Il mestiere del regista cinematografico non si basa solo su attori e sceneggiature. La tecnologia 3D consente di creare accessori, modellini e prototipi di scenografie con precisione millimetrica, risparmiando giorni di lavoro artigianale. Un esempio chiaro: progettare un'astronave di fantascienza e stamparla in parti per vederne il volume reale prima di girare. Programmi come Blender, ZBrush o Fusion 360 sono essenziali per modellare e preparare i file.
Previsualizzazione 3D e pianificazione di inquadrature complesse 🎥
Prima di spendere il budget in location o set reali, il regista può utilizzare software come Maya o Unreal Engine per creare uno storyboard 3D. Questo consente di muovere la telecamera virtuale, regolare le luci e provare angolazioni impossibili.
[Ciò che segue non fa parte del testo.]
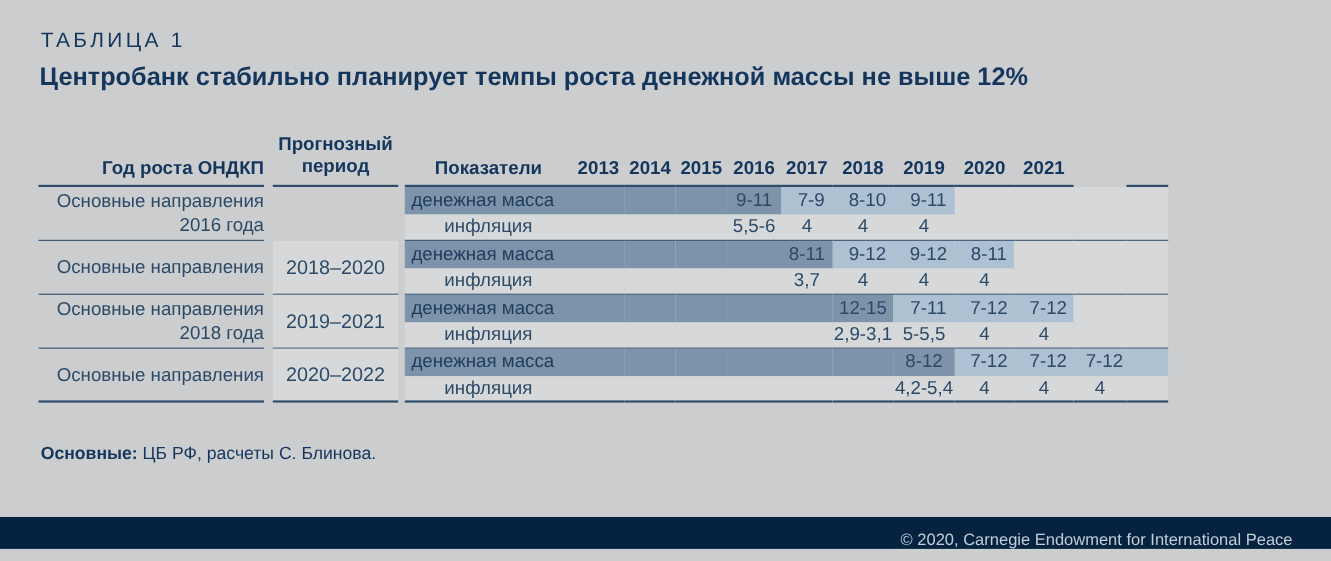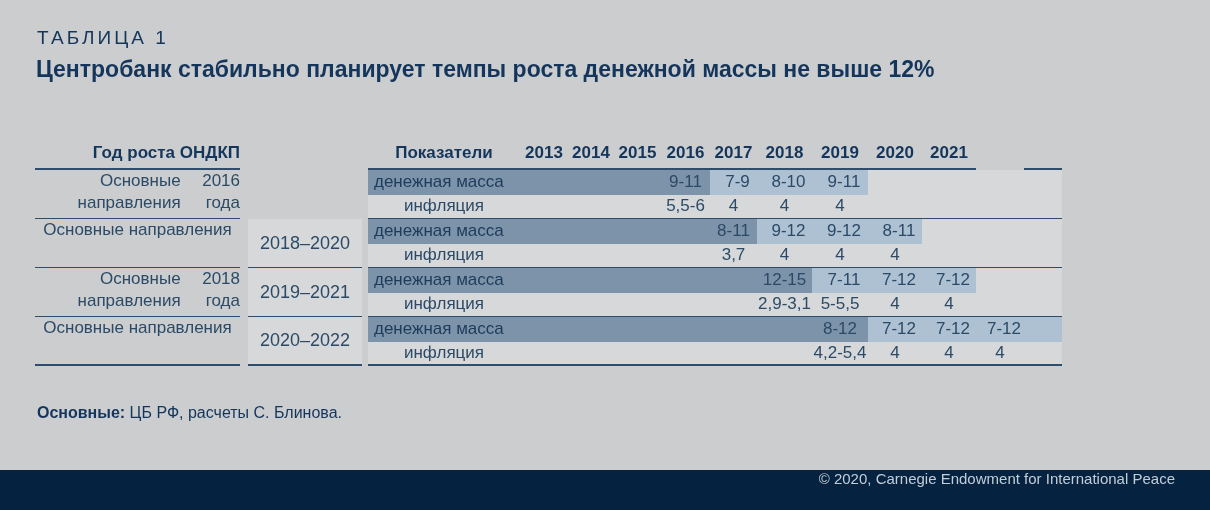"Прогнозный" div.h { html: none -> <div> <span>Прогнозный</span> <span>период</span> </div> }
La stampa 3D di modellini in scala aiuta a pianificare gru e carrelli con precisione. Il risultato: meno errori durante le riprese e più controllo sui tempi di produzione. Non serve essere un tecnico informatico, ma comprendere il flusso di lavoro 3D oggi è quasi obbligatorio.
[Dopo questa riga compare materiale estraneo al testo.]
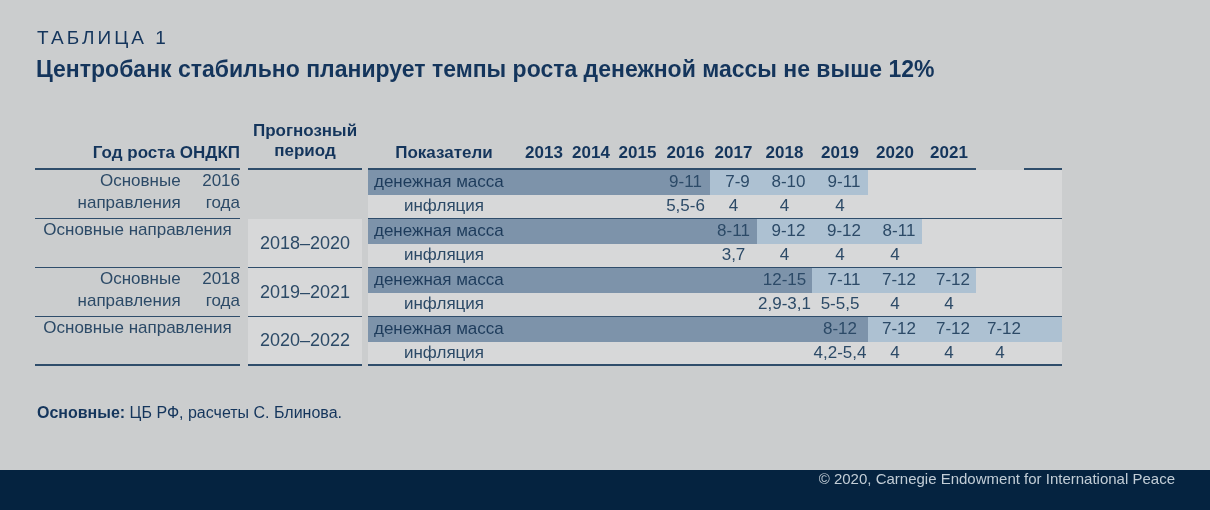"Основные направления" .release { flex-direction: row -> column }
Quando il regista chiede un alieno di silicone per ieri 👾
Il regista ha una visione chiara: un mostro a tre teste con texture di cartone bagnato. La squadra degli effetti speciali ride in faccia perché modellarlo a mano richiede tre mesi. Con una stampante 3D e un po' di pazienza, in una settimana hanno il prototipo pronto. Certo, poi arriva la parte divertente: il regista decide che la testa sinistra deve essere verde fluorescente e il pittore di turno minaccia di dimettersi. La tecnologia 3D non risolve gli ego, ma almeno accorcia le discussioni.